Hmmm very interesting thanks for the links and explanation!

I'm not "ready" for it yet so I've bookmarked all that (by adding a file in ~/Apps ;) but that's definitely and interesting, and arguably neater solution.

Honestly I try to stick to the distribution package manager as much as I can (apt on Debian stable) but sometimes it's impossible. Getting binaries myself feels a bit "wrong" but usually works. Some, like yt-dlp as I see in your list, do have their own update mechanisms. Interesting to consider stepping back and consider the trade off. Anyway now thanks to you I know there are solutions for a middle ground!

[–] [email protected] 1 points 1 month ago (1 children)

Also this is a good way to re-consider integration back, e.g. generating .desktop files for /.local/share/applications/ when using KDE rather than having to manually do it each time.

[–] [email protected] 2 points 1 month ago* (last edited 1 month ago) (1 children)

This is already done automatically.

AM puts the .desktop files in /usr/local/share/applications

AppMan puts them in ${XDG_DATA_HOME:-~/.local/share}applications

They also get symlinked in PATH, that is you can launch yt-dlp by typing yt-dlp on the terminal as if you had installed it with your distro package manager.

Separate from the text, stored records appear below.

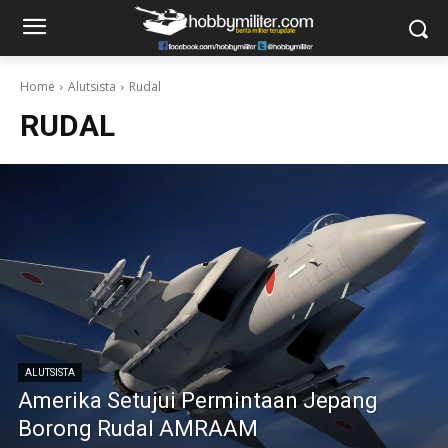
Home
Alutsista
Rudal
RUDAL
ALUTSISTA
Amerika Setujui Permintaan Jepang
Borong Rudal AMRAAM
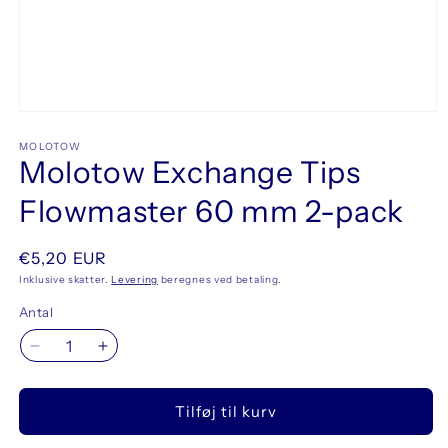
Åbn
mediet
1
MOLOTOW
Molotow Exchange Tips
i
modus
Flowmaster 60 mm 2-pack
Normalpris
€5,20 EUR
Inklusive skatter.
Levering
beregnes ved betaling.
Antal
Reducer
Øg
antallet
antallet
for
for
Tilføj til kurv
Molotow
Molotow
Exchange
Exchange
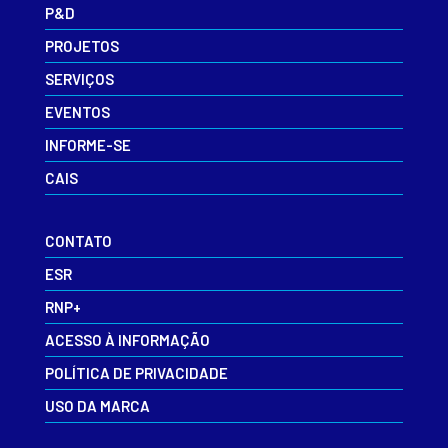
P&D
PROJETOS
SERVIÇOS
EVENTOS
INFORME-SE
CAIS
CONTATO
ESR
RNP+
ACESSO À INFORMAÇÃO
POLÍTICA DE PRIVACIDADE
USO DA MARCA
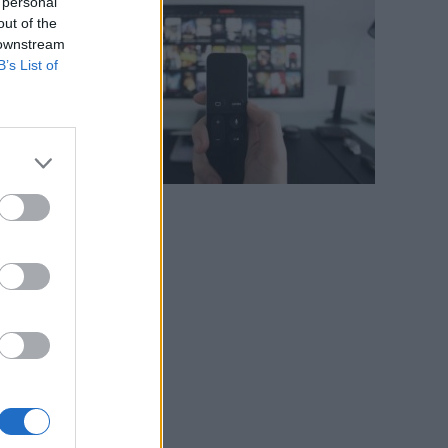
 personal
o
out of the
 downstream
B’s List of
0
e
i
,
o
n
,
a
l
i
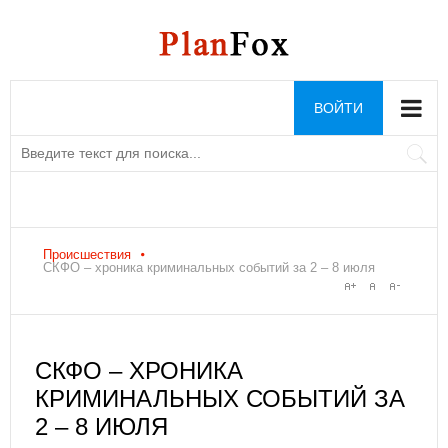
ВОЙТИ
Происшествия
СКФО – хроника криминальных событий за 2 – 8 июля
СКФО – ХРОНИКА
КРИМИНАЛЬНЫХ СОБЫТИЙ ЗА
2 – 8 ИЮЛЯ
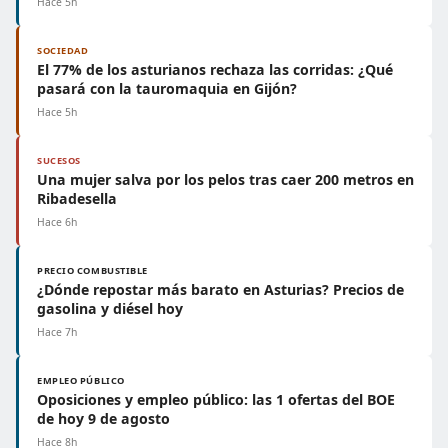
Hace 5h
SOCIEDAD
El 77% de los asturianos rechaza las corridas: ¿Qué
pasará con la tauromaquia en Gijón?
Hace 5h
SUCESOS
Una mujer salva por los pelos tras caer 200 metros en
Ribadesella
Hace 6h
PRECIO COMBUSTIBLE
¿Dónde repostar más barato en Asturias? Precios de
gasolina y diésel hoy
Hace 7h
EMPLEO PÚBLICO
Oposiciones y empleo público: las 1 ofertas del BOE
de hoy 9 de agosto
Hace 8h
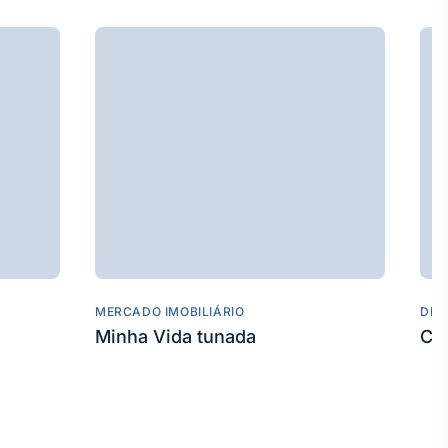
MERCADO IMOBILIÁRIO
DES
Minha Vida tunada
Co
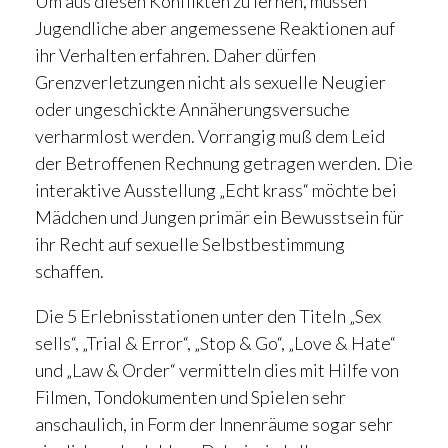
Um aus diesen Konflikten zu lernen, müssen
Jugendliche aber angemessene Reaktionen auf
ihr Verhalten erfahren. Daher dürfen
Grenzverletzungen nicht als sexuelle Neugier
oder ungeschickte Annäherungsversuche
verharmlost werden. Vorrangig muß dem Leid
der Betroffenen Rechnung getragen werden. Die
interaktive Ausstellung „Echt krass“ möchte bei
Mädchen und Jungen primär ein Bewusstsein für
ihr Recht auf sexuelle Selbstbestimmung
schaffen.
Die 5 Erlebnisstationen unter den Titeln „Sex
sells“, „Trial & Error“, „Stop & Go“, „Love & Hate“
und „Law & Order“ vermitteln dies mit Hilfe von
Filmen, Tondokumenten und Spielen sehr
anschaulich, in Form der Innenräume sogar sehr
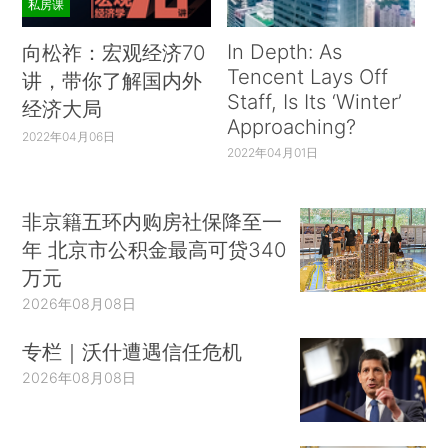
私房课
In Depth: As
向松祚：宏观经济70
Tencent Lays Off
讲，带你了解国内外
Staff, Is Its ‘Winter’
经济大局
Approaching?
2022年04月06日
2022年04月01日
非京籍五环内购房社保降至一
年 北京市公积金最高可贷340
万元
2026年08月08日
专栏｜沃什遭遇信任危机
2026年08月08日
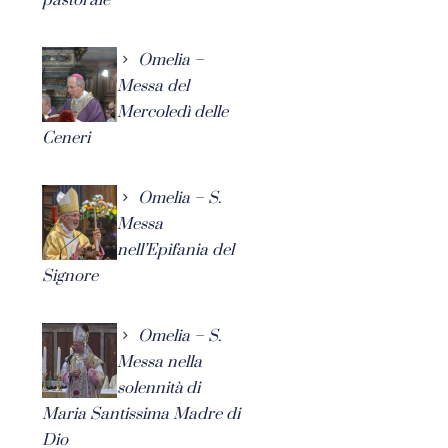
Omelia –
Messa del
Mercoledì delle
Ceneri
Omelia – S.
Messa
nell’Epifania del
Signore
Omelia – S.
Messa nella
solennità di
Maria Santissima Madre di
Dio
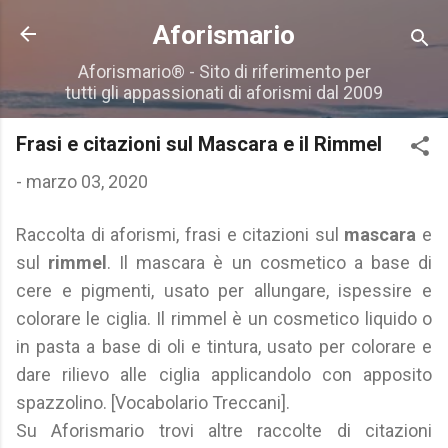
Passa ai contenuti principali
Aforismario
Aforismario® - Sito di riferimento per
tutti gli appassionati di aforismi dal 2009
Frasi e citazioni sul Mascara e il Rimmel
-
marzo 03, 2020
Raccolta di aforismi, frasi e citazioni sul
mascara
e
sul
rimmel
. Il mascara è un cosmetico a base di
cere e pigmenti, usato per allungare, ispessire e
colorare le ciglia. Il rimmel è un cosmetico liquido o
in pasta a base di oli e tintura, usato per colorare e
dare rilievo alle ciglia applicandolo con apposito
spazzolino. [Vocabolario Treccani].
Su Aforismario trovi altre raccolte di citazioni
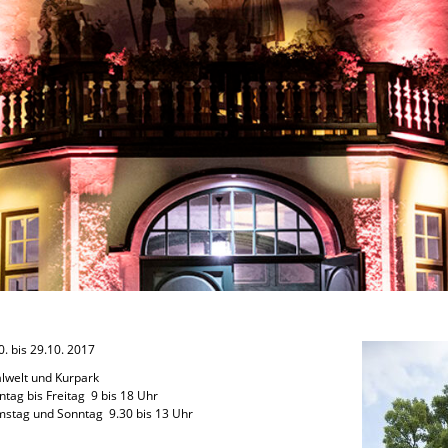
0. bis 29.10. 2017
alwelt und Kurpark
tag bis Freitag 9 bis 18 Uhr
stag und Sonntag 9.30 bis 13 Uhr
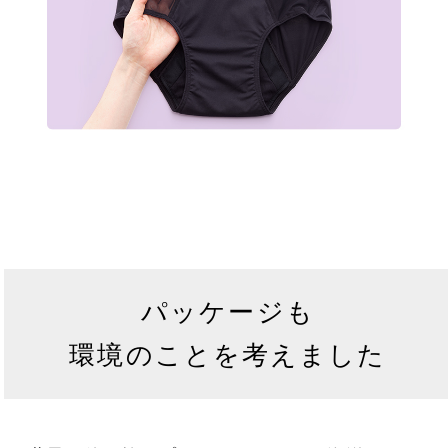
パッケージも
環境のことを考えました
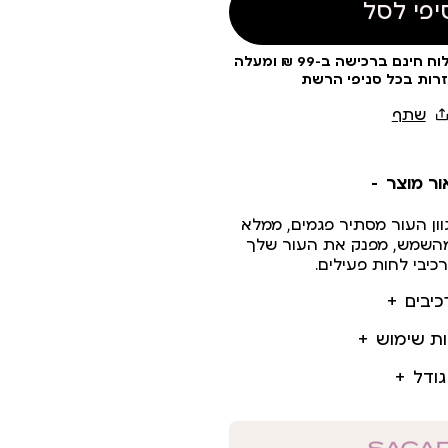
יפי לסל
עלות משלוח 19 ₪ | משלוח חינם ברכישה ב-99 ₪ ומעלה
זרות בכל סניפי הרשת
ור מוצר
גוון העור מסתיר פגמים, ממלא
מהשמש, מפנק את העור שלך
יבי לחות פעילים.
כיבים
ות שימוש
גודל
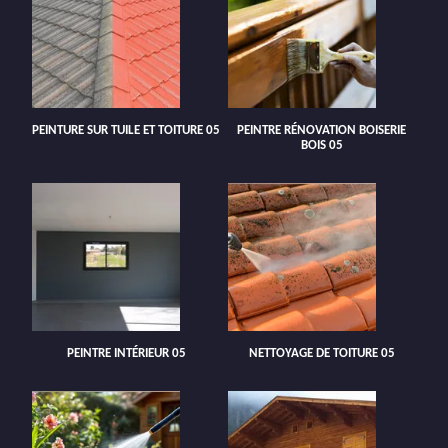
PEINTURE SUR TUILE ET TOITURE 05
PEINTRE RÉNOVATION BOISERIE
BOIS 05
PEINTRE INTÉRIEUR 05
NETTOYAGE DE TOITURE 05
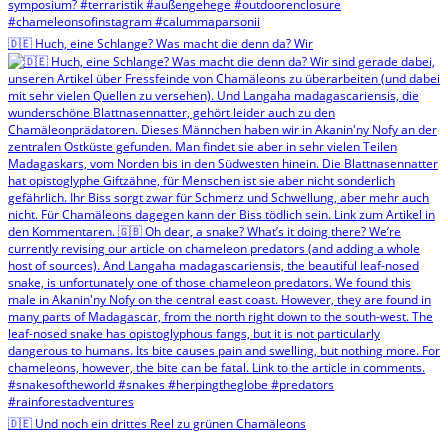
🇩🇪 Huch, eine Schlange? Was macht die denn da? Wir
🇩🇪 Und noch ein drittes Reel zu grünen Chamäleons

[–] [email protected] 1 points 1 month ago (1 children)

Ah! Wonderful. I'm always a bit reluctant with system-wide install so I'll put AM on hold for now but probably tinker with AppMan/dbin soon.

Out of curiosity, one of the app I'd usually get outside my package manager is Chromium. I'd usually download the latest build from https://download-chromium.appspot.com/ so in this situation, how would you do it using any of those solutions? Would it support adding extensions e.g https://chrome.google.com/webstore/detail/immersive-web-emulator/cgffilbpcibhmcfbgggfhfolhkfbhmik that I need for development?

PS: note to self, go through bash history to see which failed apt install attempts could be replaced with such tools.

[–] [email protected] 1 points 1 month ago* (last edited 1 month ago) (1 children)

It pulls the latest chromium from googleapis.com so it can do everything.

[–] [email protected] 2 points 1 month ago

Very cool, sincere thank you for the clarification and even on-boarding process. Installed this way, feels quite efficient. Will dig a big deeper while using them more.